The American Society for Gastrointestinal Endoscopy [20] and the Japan Gastroenterological Endoscopy Society [21] guidelines recommend heparin alternative therapy in patients receiving warfarin during endoscopic procedures. However, a recent large randomized prospective trial [22] that enrolled 681 patients reported that heparin bridging therapy during implantation of cardiovascular implantable electronic devices was associated with a significantly higher rate of device-pocket hematoma compared with uninterrupted warfarin therapy (16.0 % vs 3.5 %, respectively) and no difference in the rate of thromboembolic events. Also, two meta-analyses [23, 24] supported this result.

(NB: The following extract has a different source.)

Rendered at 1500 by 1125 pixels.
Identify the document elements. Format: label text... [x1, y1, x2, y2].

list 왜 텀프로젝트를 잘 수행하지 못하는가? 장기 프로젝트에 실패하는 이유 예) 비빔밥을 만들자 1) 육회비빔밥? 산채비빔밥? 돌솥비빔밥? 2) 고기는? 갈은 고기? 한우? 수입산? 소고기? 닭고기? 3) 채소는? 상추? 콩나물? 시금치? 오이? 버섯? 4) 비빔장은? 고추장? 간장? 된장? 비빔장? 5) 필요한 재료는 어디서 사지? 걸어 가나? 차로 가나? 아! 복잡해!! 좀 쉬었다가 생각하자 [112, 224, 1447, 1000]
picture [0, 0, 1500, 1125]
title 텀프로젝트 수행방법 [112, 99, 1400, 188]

These findings suggest that one option in the perioperative management of gastric ESD is uninterrupted warfarin therapy rather than substitution of heparin for warfarin.

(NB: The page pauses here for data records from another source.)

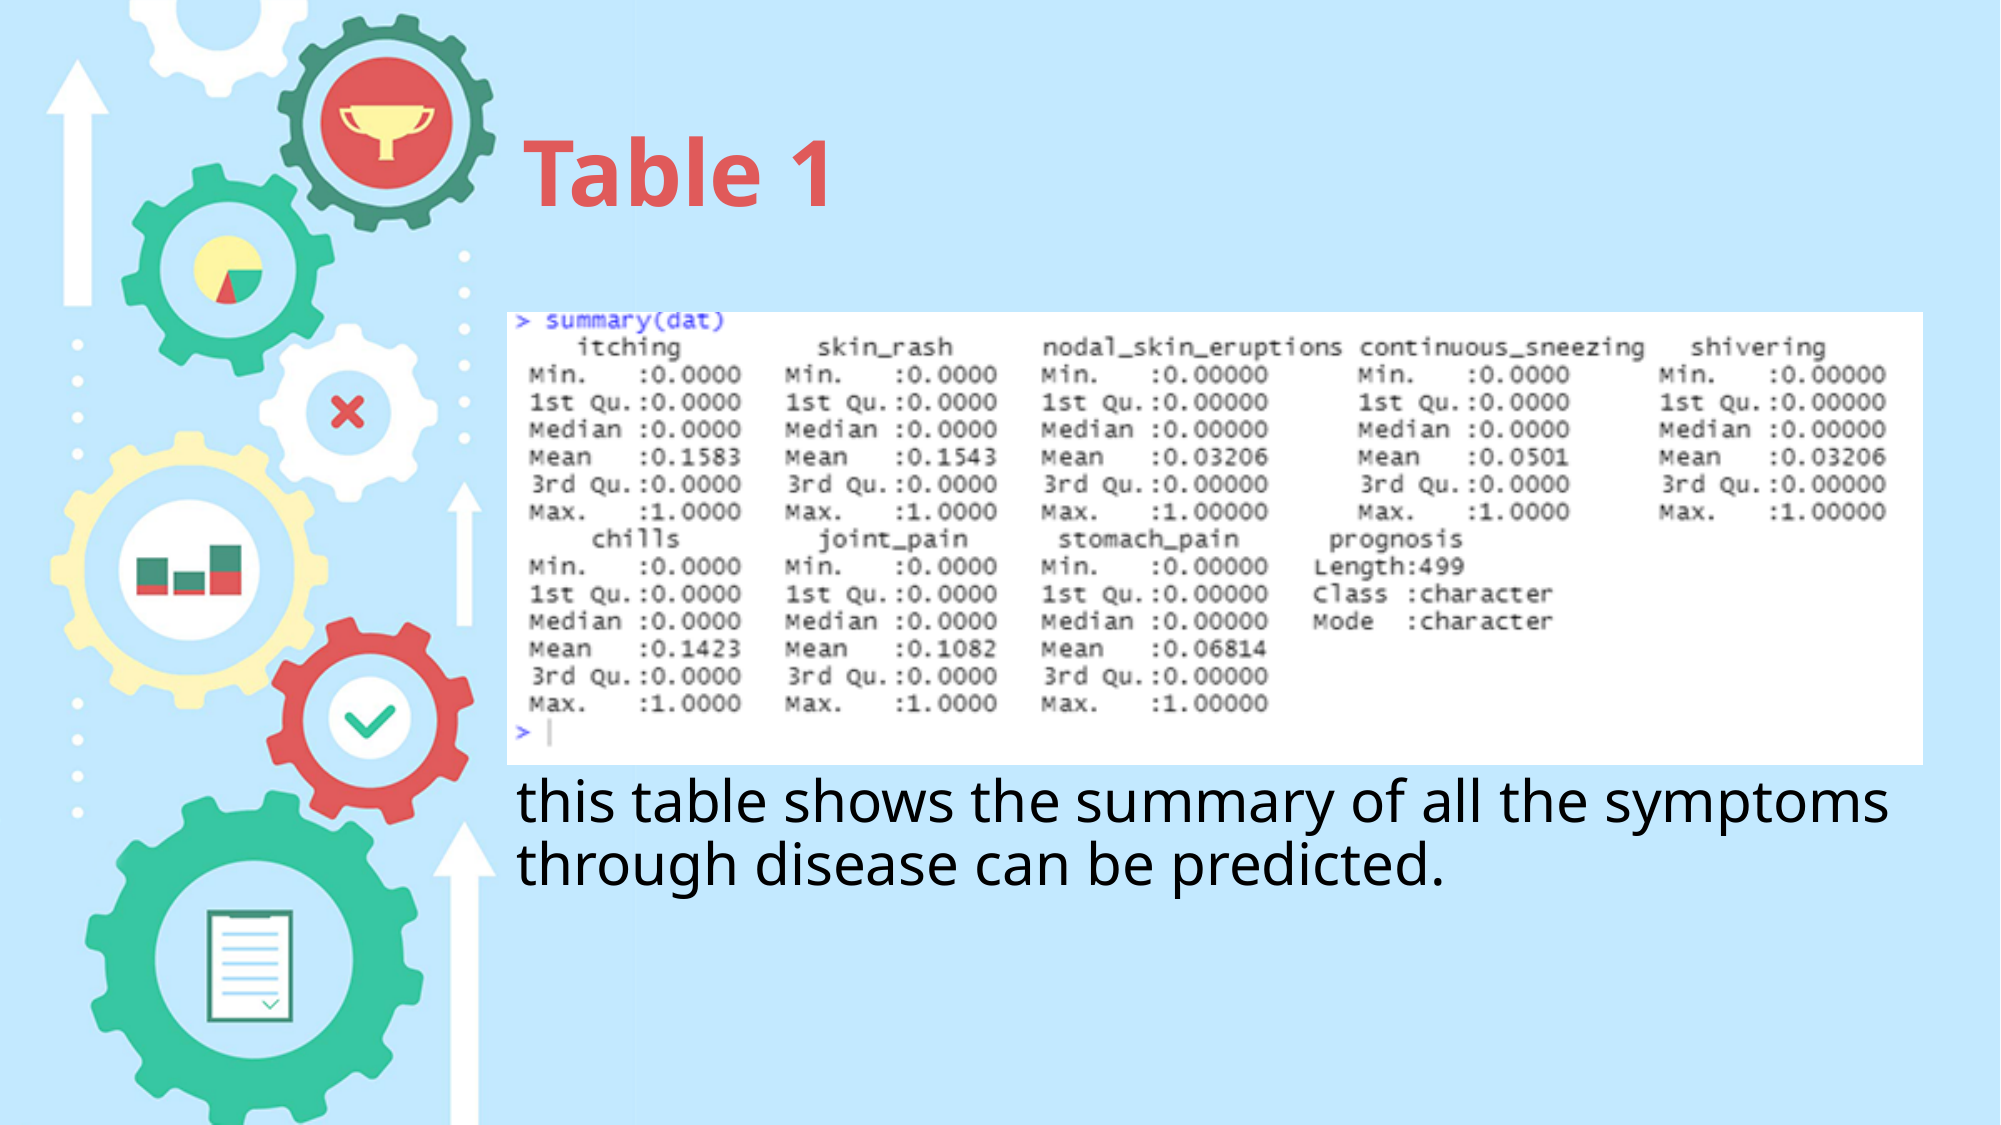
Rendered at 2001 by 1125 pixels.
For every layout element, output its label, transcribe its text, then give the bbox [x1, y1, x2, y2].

list this table shows the summary of all the symptoms through disease can be predicted. [501, 764, 1929, 1071]
picture [0, 0, 2001, 1125]
title Table 1 [507, 68, 1923, 286]
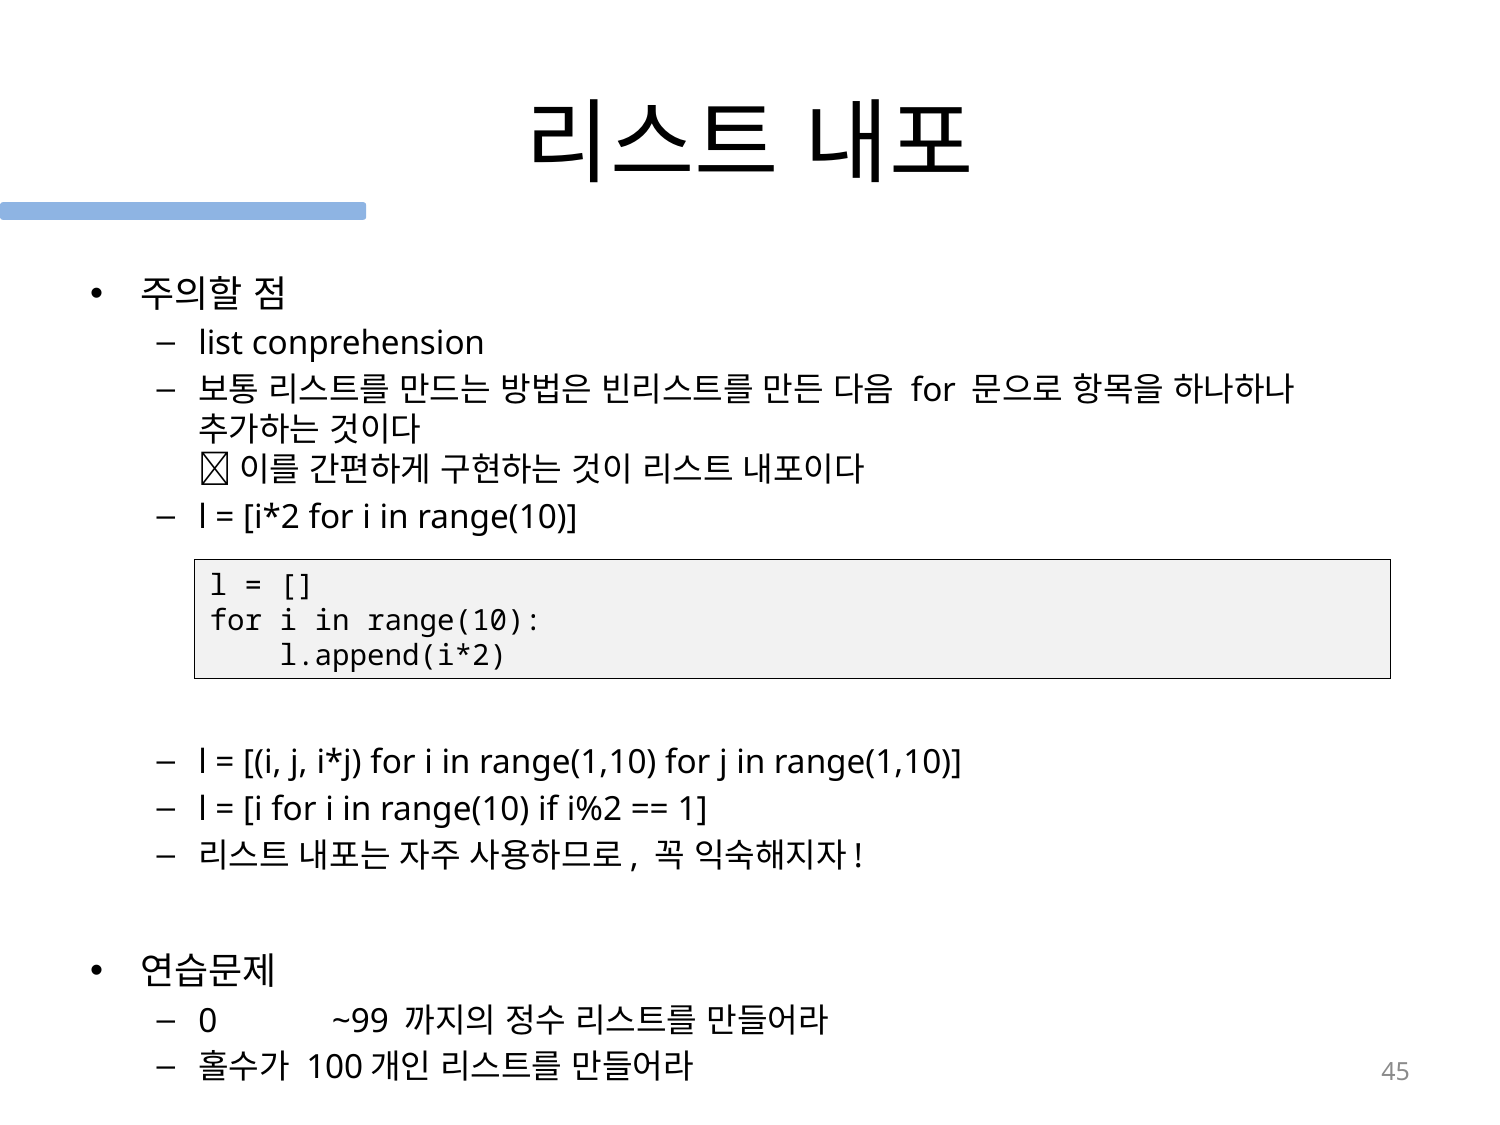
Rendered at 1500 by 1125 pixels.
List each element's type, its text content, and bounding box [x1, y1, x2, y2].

title 리스트 내포 [75, 45, 1425, 233]
text_box [0, 200, 369, 222]
text_box l = [] for i in range(10): l.append(i*2) [194, 559, 1391, 679]
slide_number 45 [1074, 1042, 1425, 1103]
list 주의할 점 list conprehension 보통 리스트를 만드는 방법은 빈리스트를 만든 다음 for 문으로 항목을 하나하나 추가하는 것이다  이를 간편하게 구현하는 것이 리스트 내포이다 l = [i*2 for i in range(10)] l = [(i, j, i*j) for i in range(1,10) for j in range(1,10)] l = [i for i in range(10) if i%2 == 1] 리스트 내포는 자주 사용하므로, 꼭 익숙해지자! 연습문제 0 ~99 까지의 정수 리스트를 만들어라 홀수가 100개인 리스트를 만들어라 [75, 262, 1425, 1094]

Another option may be the use of novel oral anticoagulants (NOACs) with or without short-term interruption. All NOACs are rapid-acting agents, and so the anticoagulation-off window could be shorter, even in the case of interrupted use. Although the number of patients was limited in the present study, post-ESD bleeding did not occur in the five patients taking NOACs with short-term discontinuation. However, further data are necessary before the use of NOACs can be considered as an appropriate alternative for patients taking warfarin.

The present study showed that a single antiplatelet agent did not significantly affect the postoperative bleeding risk, regardless of whether its use was discontinued or continued. These findings are compatible with those of Sanomura et al. [25] and Lim et al. [17]. So, in patients at moderate to high risk of thromboembolism, gastric ESD with uninterrupted single antiplatelet treatment during the perioperative period could be an acceptable management option [26, 27].

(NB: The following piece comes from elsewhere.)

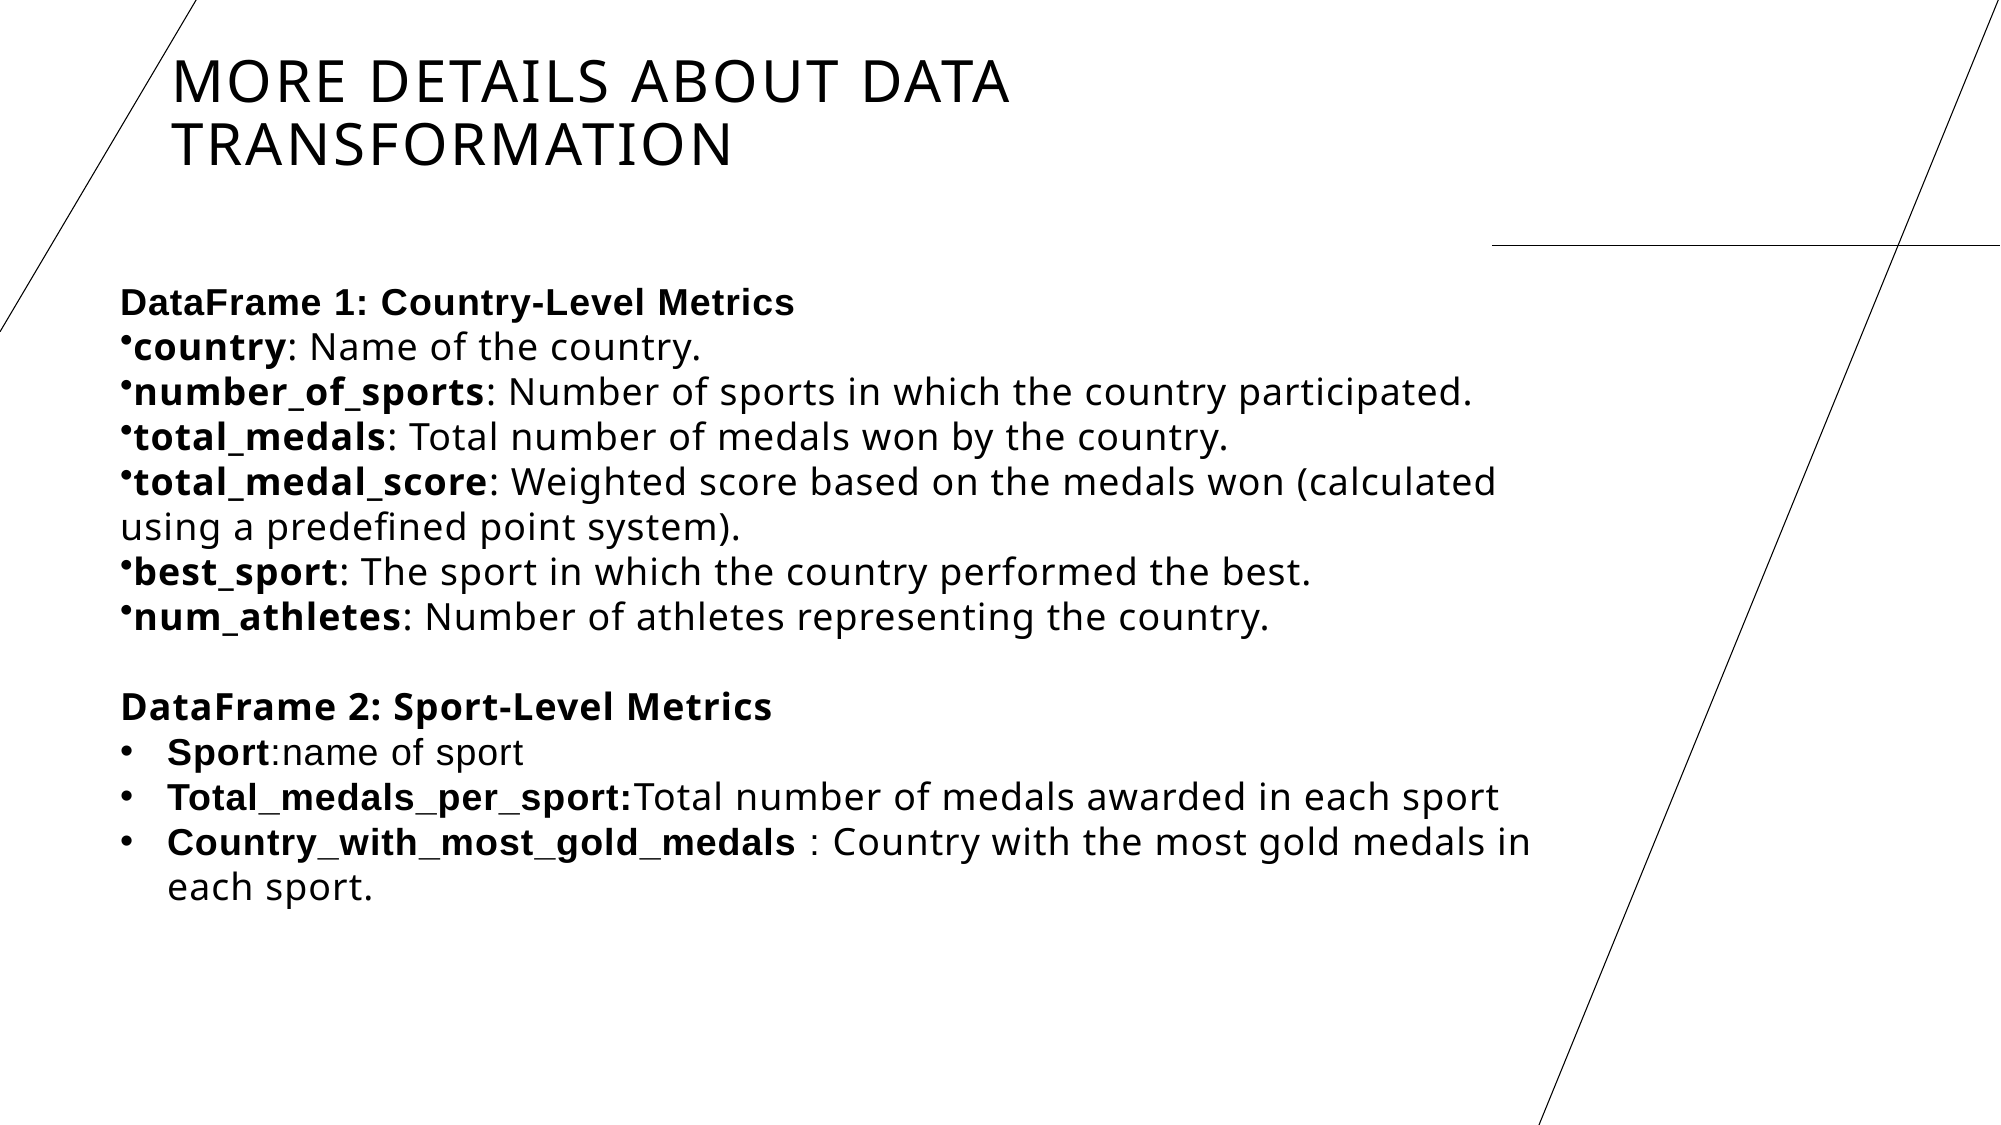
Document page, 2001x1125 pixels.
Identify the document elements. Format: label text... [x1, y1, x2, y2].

list DataFrame 1: Country-Level Metrics country: Name of the country. number_of_sports: Number of sports in which the country participated. total_medals: Total number of medals won by the country. total_medal_score: Weighted score based on the medals won (calculated using a predefined point system). best_sport: The sport in which the country performed the best. num_athletes: Number of athletes representing the country. DataFrame 2: Sport-Level Metrics Sport:name of sport Total_medals_per_sport:Total number of medals awarded in each sport Country_with_most_gold_medals : Country with the most gold medals in each sport. [105, 270, 1555, 1006]
title More details about data transformation [156, 0, 1352, 256]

There are several limitations in this study. Firstly, this study is of a retrospective design from a single high-volume center of endoscopy, and thus the results obtained need to be confirmed by further studies of prospective type. The management of antithrombotic agents for treatment of gastric ESD patients was not established previously because of the chronological trend and introduction of guidelines. Antithrombotic therapy is so diverse because of the many different drugs and many combinations of them as shown in Table 3 that the categorization of antithrombotic therapy was complicated. To avoid excessive subdivision of antithrombotic users, we tentatively classified them into four categories: continued use of a single antiplatelet agent, discontinued use of a single antithrombotic, discontinued use of multiple antithrombotics, and heparin alternative therapy. As a result, each category was not uniform but included users taking different drugs or different combinations of antithrombotics (Table 3). The validity of the categorization of antithromotic users should be verified by further studies. Another limitation is that we could not evaluate the relationship between post-ESD bleeding and the time at which antithrombotic use was restarted. The restarting times were too broad to set a clear threshold or criterion for the restarting time for assessment if it influenced the risk of post-ESD bleeding.

In conclusion, perioperative management of anticoagulation is a challenging clinical issue that requires balancing the risk of acute thromboemobolism against the risk of perioperative bleeding. Gastric ESD may be performed in patients taking a single antiplatelet agent regardless of whether use of the drug is continued or discontinued. Because heparin alternative therapy significantly increases post-ESD bleeding risk and may not decrease the risk of thromboembolic and cardiovascular events, other options should be considered, including warfarin use or the use of NOACs.